At the moment, no one - and with the star that was once the U.S.-manned space program dwindling to but a flicker of its former glory, it doesn't look as though America's government will be able to stake a claim in the near future. NASA recently asked that any organization planning on landing on the moon steer clear of the Apollo landing site in order to preserve it for scientific and historical purposes, but the U.S. lacks both the technical capacity and clear legal authority to enforce such guidelines.
But the rise of private space companies and foreign space programs, combined with an interest in lunar mining, is likely to bring the issue into focus in the next few decades.
The seminal treaty governing the use of extraterrestrial bodies by governments is the Outer Space Treaty, adopted by 100 countries. Its signatories have agreed they will not place nuclear weapons in orbit around Earth and that they any exploration or usage of the Moon and other celestial bodies will be peaceful.
Some commentators have argued that since the Outer Space Treaty only prohibits nations from grabbing pieces of Venus or Mars, private companies or individuals could theoretically snatch up some galactic real estate. That leaves a loophole big enough for an outfit like SpaceX to blast a capsule through.
But Berin Szoka and James Dunstan of the think tank Tech Freedom said in a Wired opinion piece in April that loophole doesn't exist. They pointed out that Article VI of the Outer Space Treaty holds the signatory nations responsible for national activities in outer space, even if they're not carried out by government agencies.
And even if the U.S. withdrew from the treaty in order to allow American companies to grab land, that would set up a new kind of space race - for real estate.
What if the first time a Chinese probe lands on the moon, the moon could be claimed by the 'Great Wall Company,' owned by the People's Liberation Army? The United States would then be left to argue that our law should be followed, but the Chinese law shouldn't. That's precisely the kind of territorial jockeying the Outer Space Treaty was intended to prevent, Szoka and Dunstan said in their piece for Wired.
Space lawyer Wayne White has drawn up a proposal for a treaty dealing with jurisdiction and property rights in outer space that would piggyback onto Article VIII of the Outer Space Treaty, which allows countries to apply their national laws to its space objects - such as spacecraft or satellites - and personnel.
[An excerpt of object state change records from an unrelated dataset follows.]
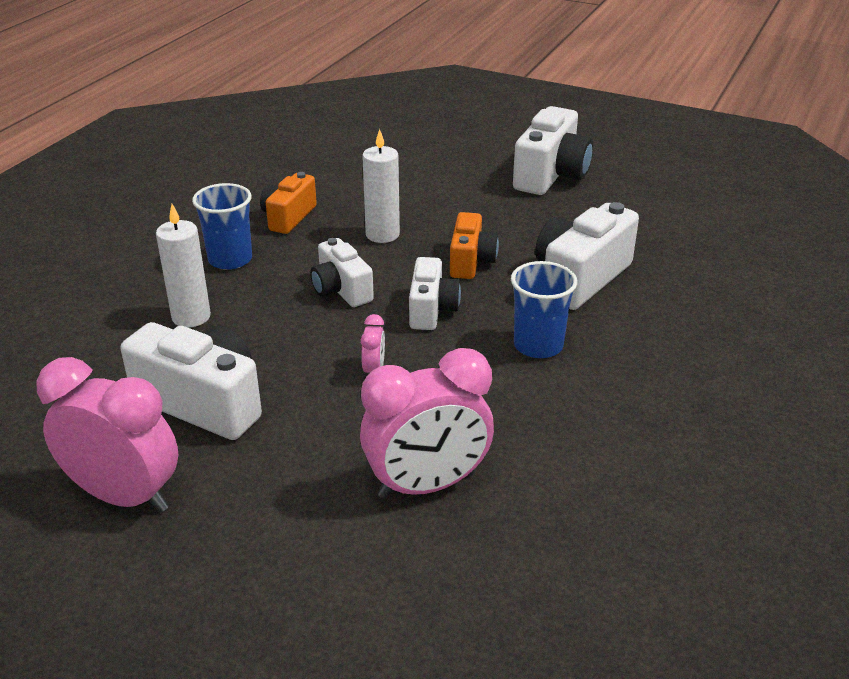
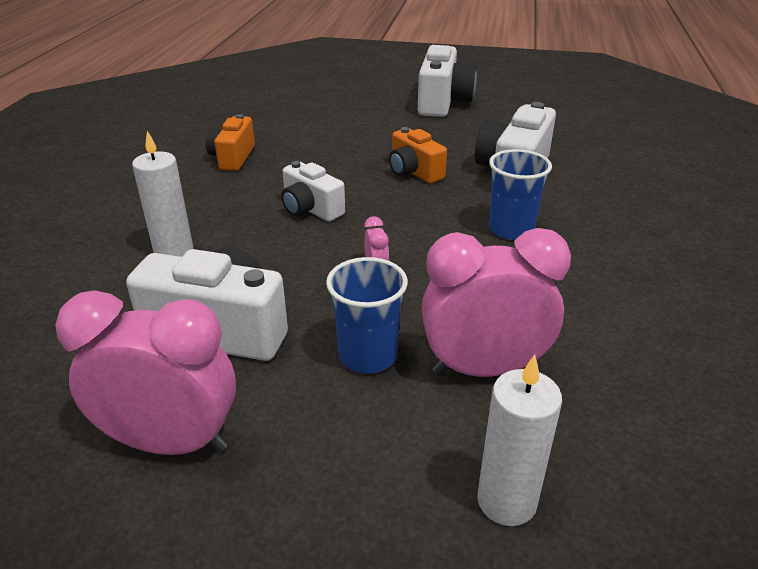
camera: 15 degrees left, 0 degrees up
(230, 259) = (192, 198): blue cup -> blue cup (368, 355)
(382, 234) = (325, 161): white candle -> white candle (506, 501)
(427, 485) = (484, 368): pink clock -> pink clock turned 150 degrees counterclockwise
(431, 310) = (401, 214): white camera -> none
(470, 261) = (414, 172): orange camera -> orange camera turned 150 degrees clockwise

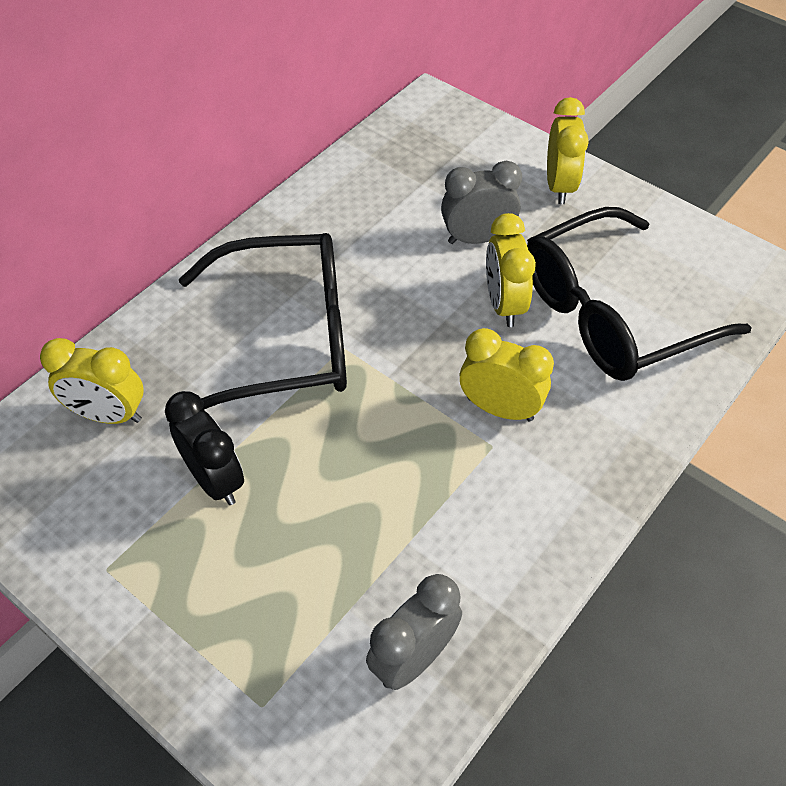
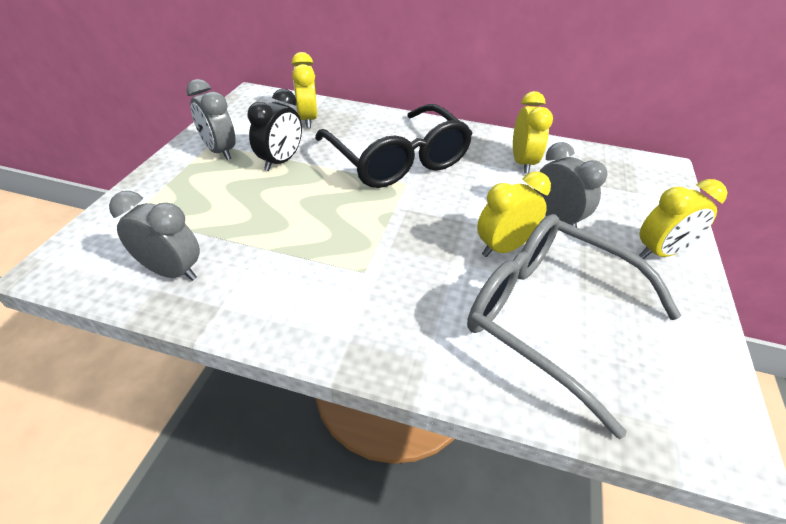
camera: 65 degrees right, 10 degrees down
(137, 559) = (219, 151): none -> grey clock
(500, 408) = (401, 268): yellow clock -> yellow clock (522, 163)
(612, 313) = (550, 317): black glasses -> grey glasses

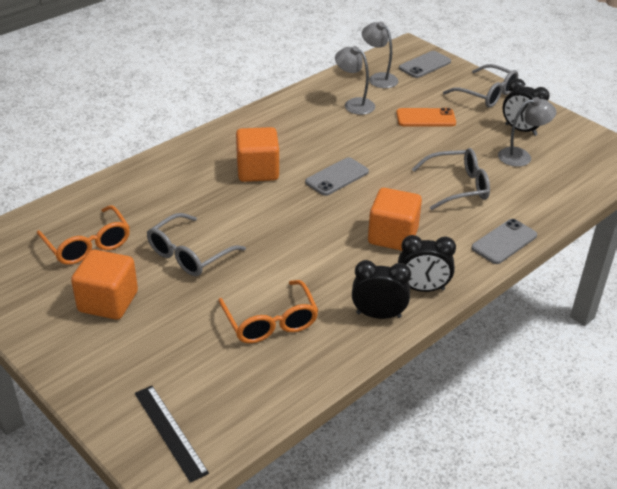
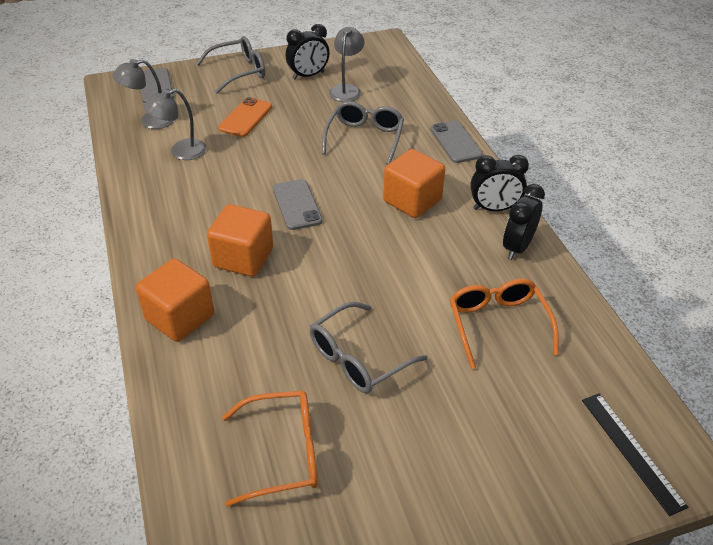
camera: 65 degrees left, 5 degrees up
(108, 302) = (404, 457): orange cube -> orange cube (180, 317)
(170, 432) = (631, 451): black ruler -> black ruler turned 75 degrees clockwise
(189, 255) = (358, 358): grey glasses -> grey glasses turned 75 degrees clockwise
(270, 322) = (497, 324): orange glasses -> orange glasses turned 105 degrees counterclockwise
(422, 288) = (494, 209): black clock -> black clock turned 60 degrees clockwise

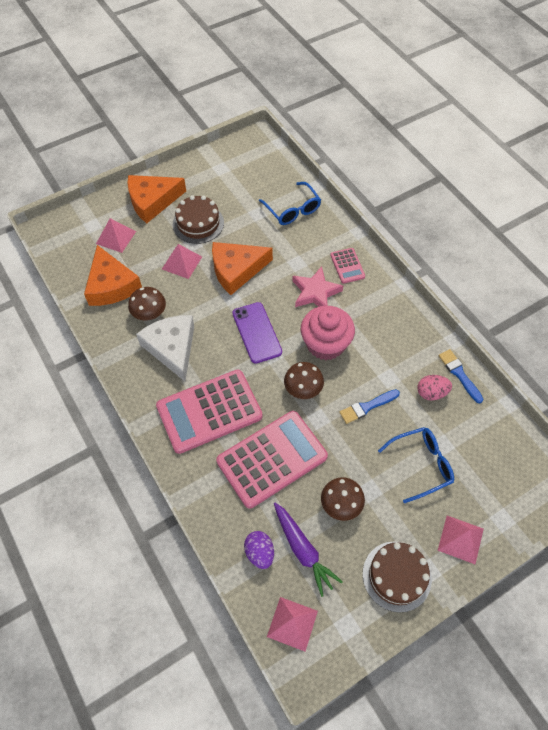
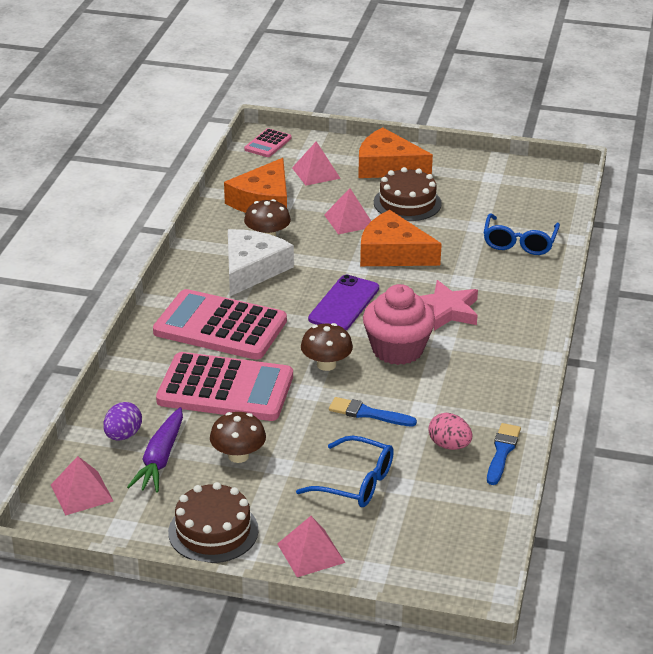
camera: 45 degrees right, 25 degrees down
(347, 266) = (511, 311): pink calculator -> pink calculator (268, 144)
In addition to or as an alternative to a multilateral treaty, Wayne proposes that countries adopt a system akin to the homesteading policies adopted by the US in the 19th century to encourage farmers to lay down stakes West of the Mississippi River. Private entities would be required to maintain a facility in a fixed location for a certain period of time - one to five years - in order to gain rights to extraterrestrial property.
The real property regime is economically efficient, and will allow non-space-faring nations to participate in space development and settlement, Wayne wrote.